De allí, mientras llega la reinvención democrática de la convivencia en libertad, la acusada y actual vuelta a las cavernas, a las patrias chicas como las llama e identifica Giovanni Sartori, uno de los más respetados teóricos sobre la democracia: suerte de regazo materno que aún nos protege y hace posible la vida introspectiva como políticamente inútil de nuestros contemporáneos. ¿O no es acaso esto lo que les ocurre a los sectores de los internautas en el mundo, en especial a los formantes de las llamadas tribus urbanas y a las neo identidades sexistas, declinantes en sus curiosidades y excluyentes de todo aquello que no se les parezca, quienes prefieren vivir anestesiados y abstraídos bajo los audífonos de un minicomponente digital?
Lo cierto es que en el tiempo de las relaciones globales que marcha con ritmo creciente, el territorio y la proximidad territorial pierden importancia, como la pierde el sentido estricto de la nación, que es saber ser libres como debemos serlo y con el paso de los años. El mundo se hace más abstracto e inmaterial, y la misma nación está amenazada como espacio natural de realización cultural y política.
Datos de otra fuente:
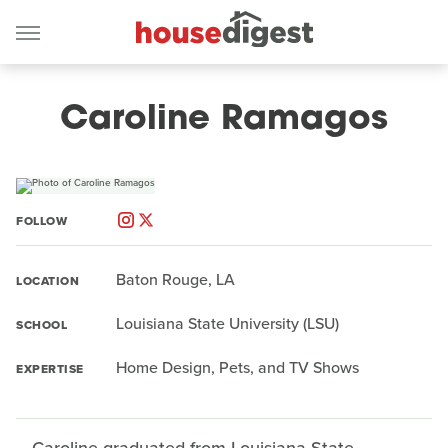
Caroline Ramagos
FOLLOW
Baton Rouge, LA
LOCATION
Louisiana State University (LSU)
SCHOOL
Home Design, Pets, and TV Shows
EXPERTISE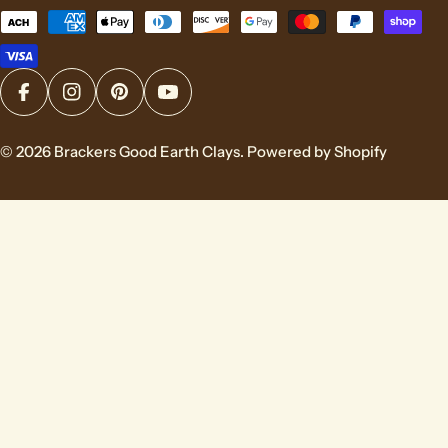
Payment
methods
Facebook
Instagram
Pinterest
YouTube
© 2026
Brackers Good Earth Clays
.
Powered by Shopify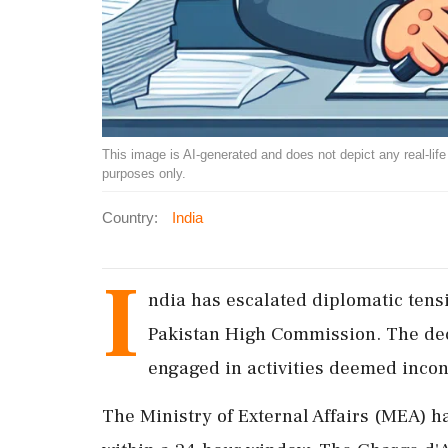
This image is AI-generated and does not depict any real-life ev
purposes only.
Country:
India
I
ndia has escalated diplomatic tensi
Pakistan High Commission. The deci
engaged in activities deemed incons
The Ministry of External Affairs (MEA) ha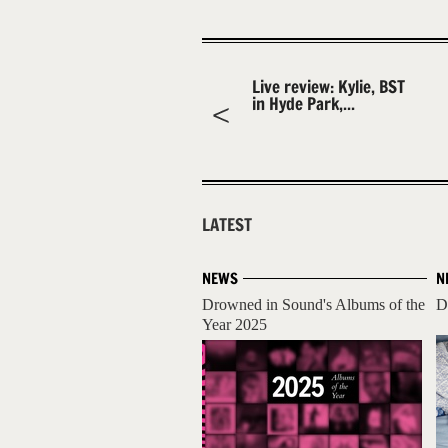
Live review: Kylie, BST
in Hyde Park,...
LATEST
NEWS
N
Drowned in Sound's Albums of the
D
Year 2025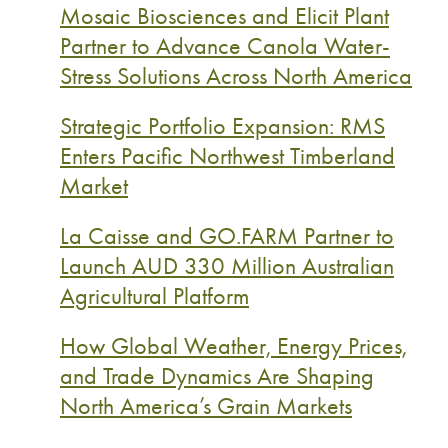
Mosaic Biosciences and Elicit Plant
Partner to Advance Canola Water-
Stress Solutions Across North America
Strategic Portfolio Expansion: RMS
Enters Pacific Northwest Timberland
Market
La Caisse and GO.FARM Partner to
Launch AUD 330 Million Australian
Agricultural Platform
How Global Weather, Energy Prices,
and Trade Dynamics Are Shaping
North America’s Grain Markets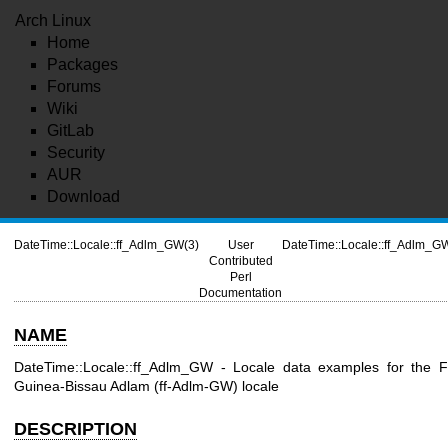
Arch Linux
Home
Packages
Forums
Wiki
GitLab
Security
AUR
Download
DateTime::Locale::ff_Adlm_GW(3)
User
DateTime::Locale::ff_Adlm_G
Contributed
Perl
Documentation
NAME
DateTime::Locale::ff_Adlm_GW - Locale data examples for the F
Guinea-Bissau Adlam (ff-Adlm-GW) locale
DESCRIPTION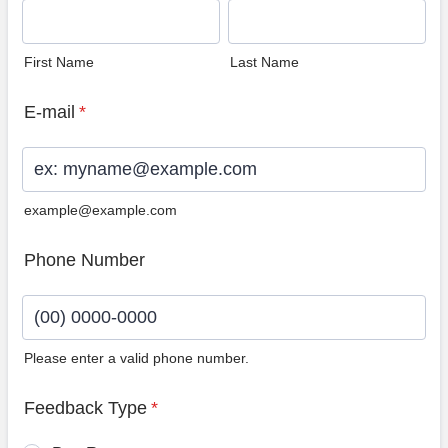
First Name
Last Name
E-mail
*
example@example.com
Phone Number
Please enter a valid phone number.
Format: (00) 0000-0000.
Feedback Type
*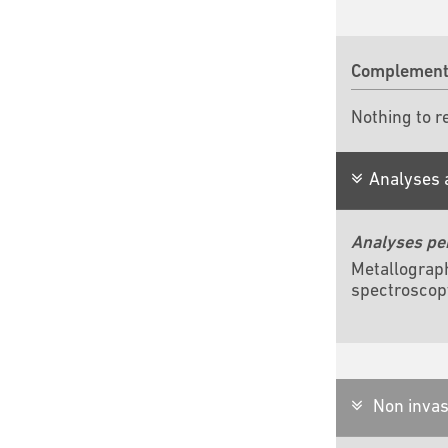
Complementa
Nothing to r
Analyses 
Analyses pe
Metallograp
spectroscop
Non invas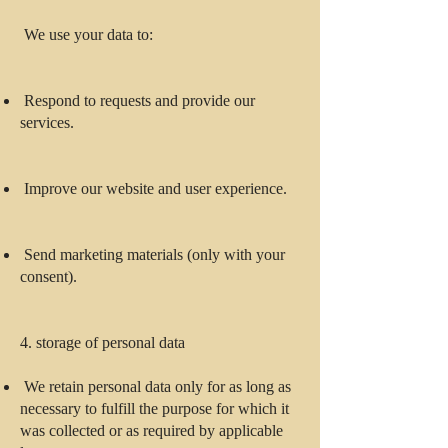
We use your data to:
Respond to requests and provide our
services.
Improve our website and user experience.
Send marketing materials (only with your
consent).
4. storage of personal data
We retain personal data only for as long as
necessary to fulfill the purpose for which it
was collected or as required by applicable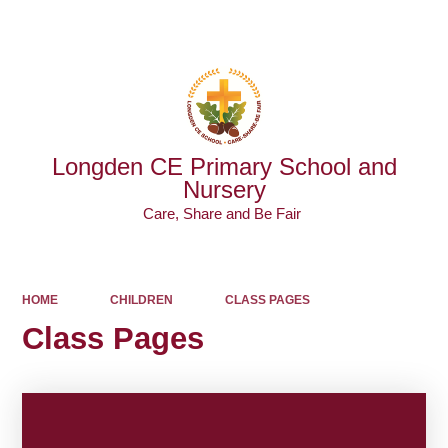
Powered by
Translate
Longden CE Primary School and
Nursery
Care, Share and Be Fair ​​​​​​​
HOME
CHILDREN
CLASS PAGES
Class Pages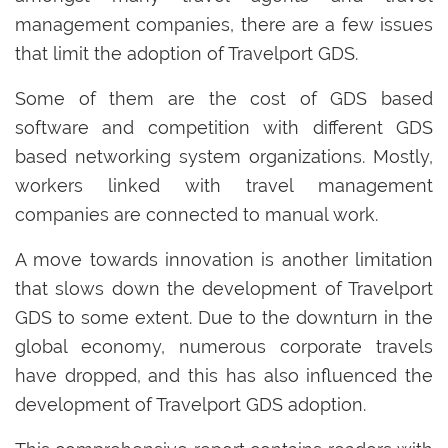
management companies, there are a few issues
that limit the adoption of Travelport GDS.
Some of them are the cost of GDS based
software and competition with different GDS
based networking system organizations. Mostly,
workers linked with travel management
companies are connected to manual work.
A move towards innovation is another limitation
that slows down the development of Travelport
GDS to some extent. Due to the downturn in the
global economy, numerous corporate travels
have dropped, and this has also influenced the
development of Travelport GDS adoption.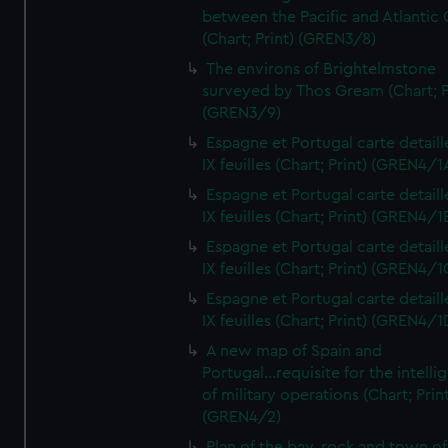
between the Pacific and Atlantic
(Chart; Print) (GREN3/8)
The environs of Brightelmstone
surveyed by Thos Gream (Chart; P
(GREN3/9)
Espagne et Portugal carte detaill
IX feuilles (Chart; Print) (GREN4/1
Espagne et Portugal carte detaill
IX feuilles (Chart; Print) (GREN4/1
Espagne et Portugal carte detaill
IX feuilles (Chart; Print) (GREN4/1
Espagne et Portugal carte detaill
IX feuilles (Chart; Print) (GREN4/1
A new map of Spain and
Portugal...requisite for the intell
of military operations (Chart; Prin
(GREN4/2)
Plan of the bay, rock and town of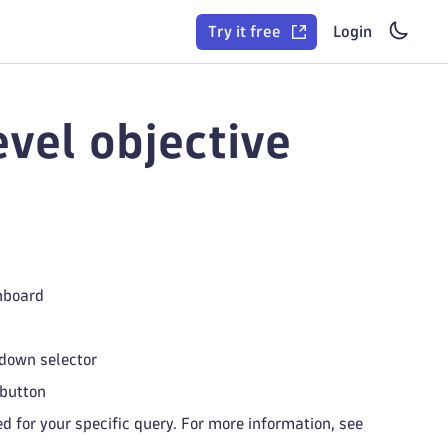
Try it free
Login
evel objective
shboard
pdown selector
button
d for your specific query. For more information, see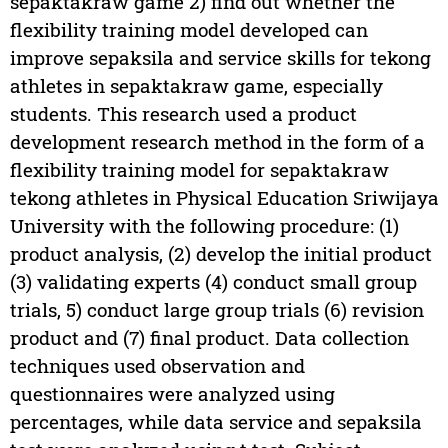
sepaktakraw game 2) find out whether the
flexibility training model developed can
improve sepaksila and service skills for tekong
athletes in sepaktakraw game, especially
students. This research used a product
development research method in the form of a
flexibility training model for sepaktakraw
tekong athletes in Physical Education Sriwijaya
University with the following procedure: (1)
product analysis, (2) develop the initial product
(3) validating experts (4) conduct small group
trials, 5) conduct large group trials (6) revision
product and (7) final product. Data collection
techniques used observation and
questionnaires were analyzed using
percentages, while data service and sepaksila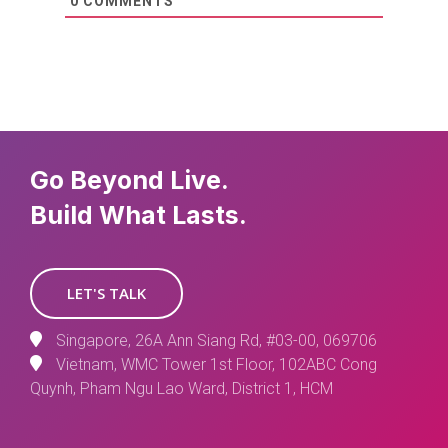
0
COMMENTS
Go Beyond Live.
Build What Lasts.
LET'S TALK
Singapore, 26A Ann Siang Rd, #03-00, 069706
Vietnam, WMC Tower 1st Floor, 102ABC Cong
Quynh, Pham Ngu Lao Ward, District 1, HCM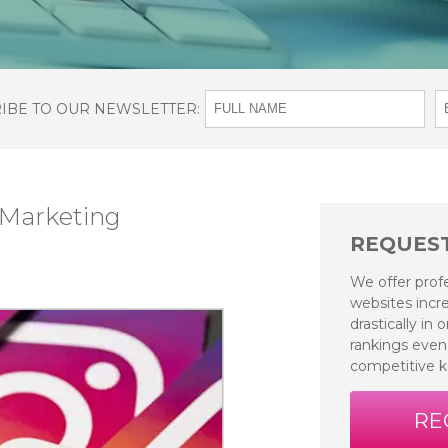
RIBE TO OUR NEWSLETTER:
 Marketing
REQUEST
We offer prof
websites incre
drastically in
rankings even
competitive 
RE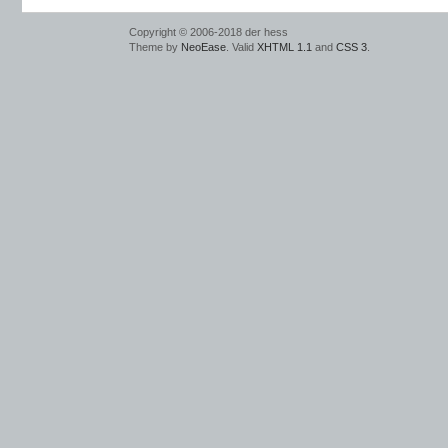
Copyright © 2006-2018 der hess
Theme by
NeoEase
. Valid
XHTML 1.1
and
CSS 3
.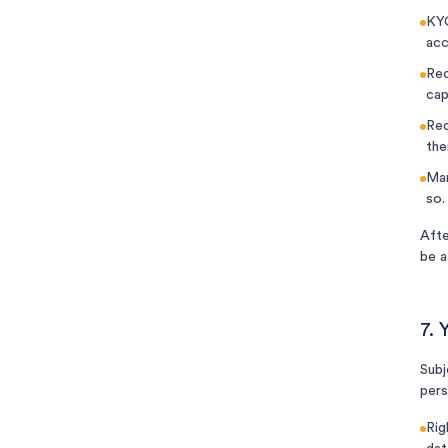
KYC
acc
Rec
cap
Rec
the
Mar
so.
Afte
be a
7. 
Subj
pers
Rig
Ha lugar a una suerte de “libanización” de la que no escapamos en Hispanoamérica; pues las comunidades se convierten en fortalezas y prisiones, a un punto tal que las líneas punteadas que separan a los Estados surgen ahora al interior de cada uno de estos -sea el salvadoreño, sea el venezolano, ora el colombiano, también el español- sin que por ello mengüe la actividad relacional, incluso global; pero, eso sí y sólo entre individuos no diferentes o compatriotas sino semejantes por necesidades, por utilidad, por identidades arbitrarias y al detal, o por la común indignación y la saña cainita que les aproxima.
“Cuando dos personas se respetan, pueden entenderse”, dice Del Rey, quien hizo vida dentro de la Universidad Javeriana de Colombia y funda entre nosotros la Universidad Católica del Táchira, en una zona que, como lo explicaba, había plenitud de violencia y trasiego de guerrilleros. Pero, “si perdemos al humanismo, ¿cómo vamos a entendernos?”, sentencia y pregunta lacónicamente.